● **To do**
Word for word, transcribe the data below from the line with "6: (20, 747)" to the line with "40: (697, 914)", keeping both of those lines.

**********

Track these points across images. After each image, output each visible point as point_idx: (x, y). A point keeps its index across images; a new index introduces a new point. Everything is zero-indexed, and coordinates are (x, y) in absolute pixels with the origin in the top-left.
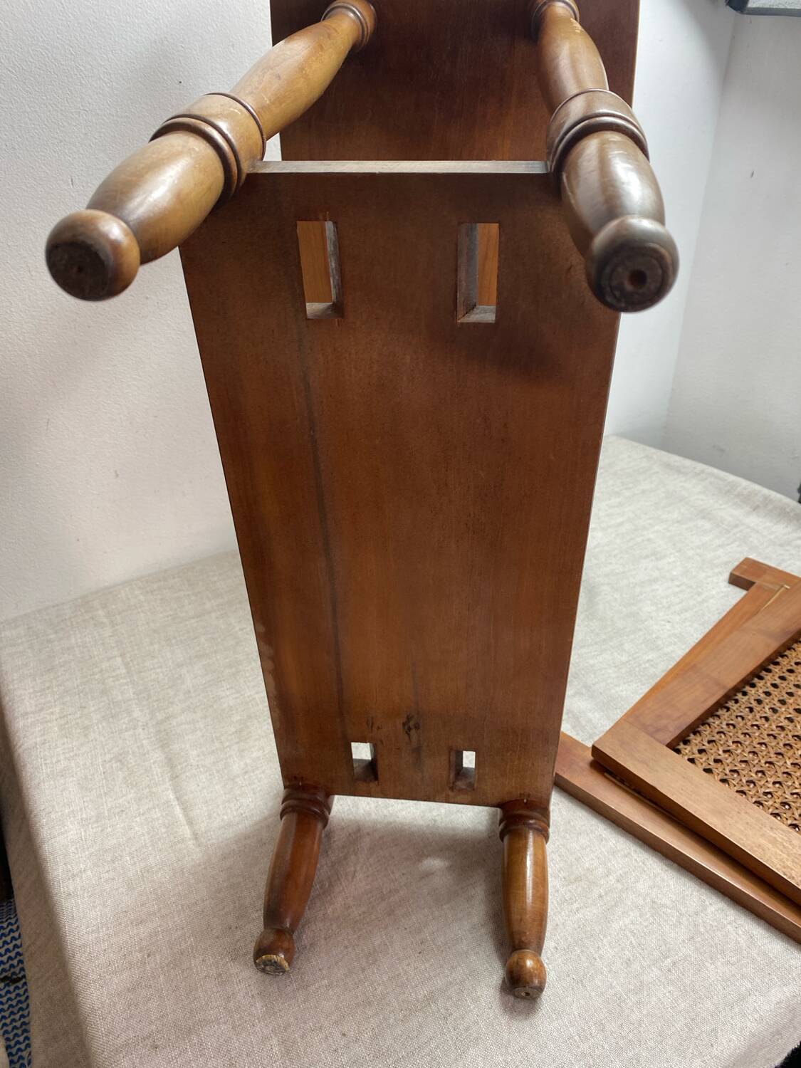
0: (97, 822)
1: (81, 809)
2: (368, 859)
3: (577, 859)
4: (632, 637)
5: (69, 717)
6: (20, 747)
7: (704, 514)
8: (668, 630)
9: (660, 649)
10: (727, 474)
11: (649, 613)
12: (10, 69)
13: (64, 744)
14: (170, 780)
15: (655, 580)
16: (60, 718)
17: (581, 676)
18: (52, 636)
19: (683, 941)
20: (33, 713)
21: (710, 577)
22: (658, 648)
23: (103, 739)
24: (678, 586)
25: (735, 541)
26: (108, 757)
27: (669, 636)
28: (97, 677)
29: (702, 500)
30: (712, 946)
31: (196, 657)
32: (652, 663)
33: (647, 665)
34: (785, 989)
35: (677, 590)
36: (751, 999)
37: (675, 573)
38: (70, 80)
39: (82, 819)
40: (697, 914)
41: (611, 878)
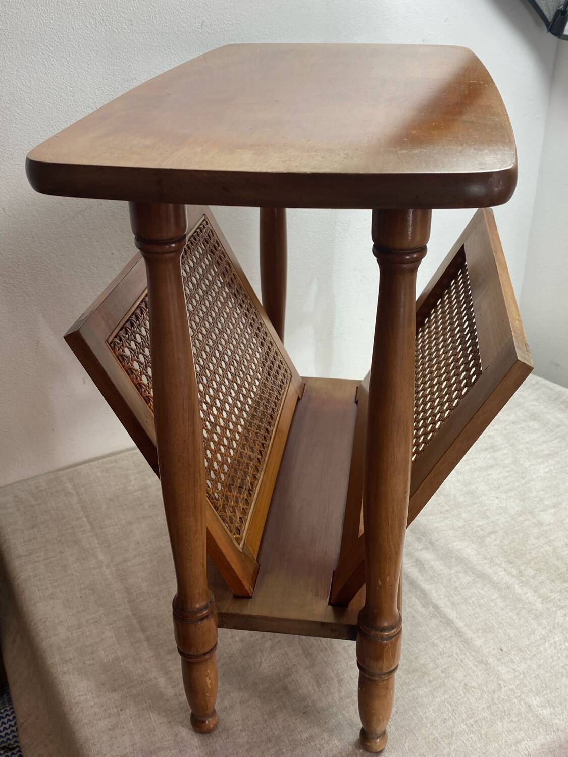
0: (78, 628)
1: (67, 620)
2: (270, 654)
3: (416, 658)
4: (468, 508)
5: (52, 559)
6: (18, 579)
7: (534, 417)
8: (497, 504)
9: (489, 518)
10: (556, 385)
11: (484, 491)
12: (31, 104)
13: (49, 577)
14: (128, 602)
15: (491, 467)
16: (45, 559)
17: (428, 535)
18: (34, 502)
19: (483, 708)
20: (26, 556)
21: (533, 465)
22: (487, 517)
23: (78, 574)
24: (508, 472)
25: (557, 438)
26: (82, 587)
27: (497, 509)
28: (69, 531)
29: (534, 406)
30: (502, 712)
31: (143, 518)
32: (482, 528)
33: (478, 529)
34: (548, 737)
35: (507, 474)
36: (524, 743)
37: (507, 462)
38: (69, 109)
39: (68, 626)
40: (494, 692)
41: (438, 670)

**********

● **Task answer**
6: (20, 747)
7: (704, 514)
8: (668, 630)
9: (660, 649)
10: (727, 474)
11: (649, 613)
12: (10, 69)
13: (64, 744)
14: (170, 780)
15: (655, 580)
16: (60, 718)
17: (581, 676)
18: (52, 636)
19: (683, 941)
20: (33, 713)
21: (710, 577)
22: (658, 648)
23: (103, 739)
24: (678, 586)
25: (735, 541)
26: (108, 757)
27: (669, 636)
28: (97, 677)
29: (702, 500)
30: (712, 946)
31: (196, 657)
32: (652, 663)
33: (647, 665)
34: (785, 989)
35: (677, 590)
36: (751, 999)
37: (675, 573)
38: (70, 80)
39: (82, 819)
40: (697, 914)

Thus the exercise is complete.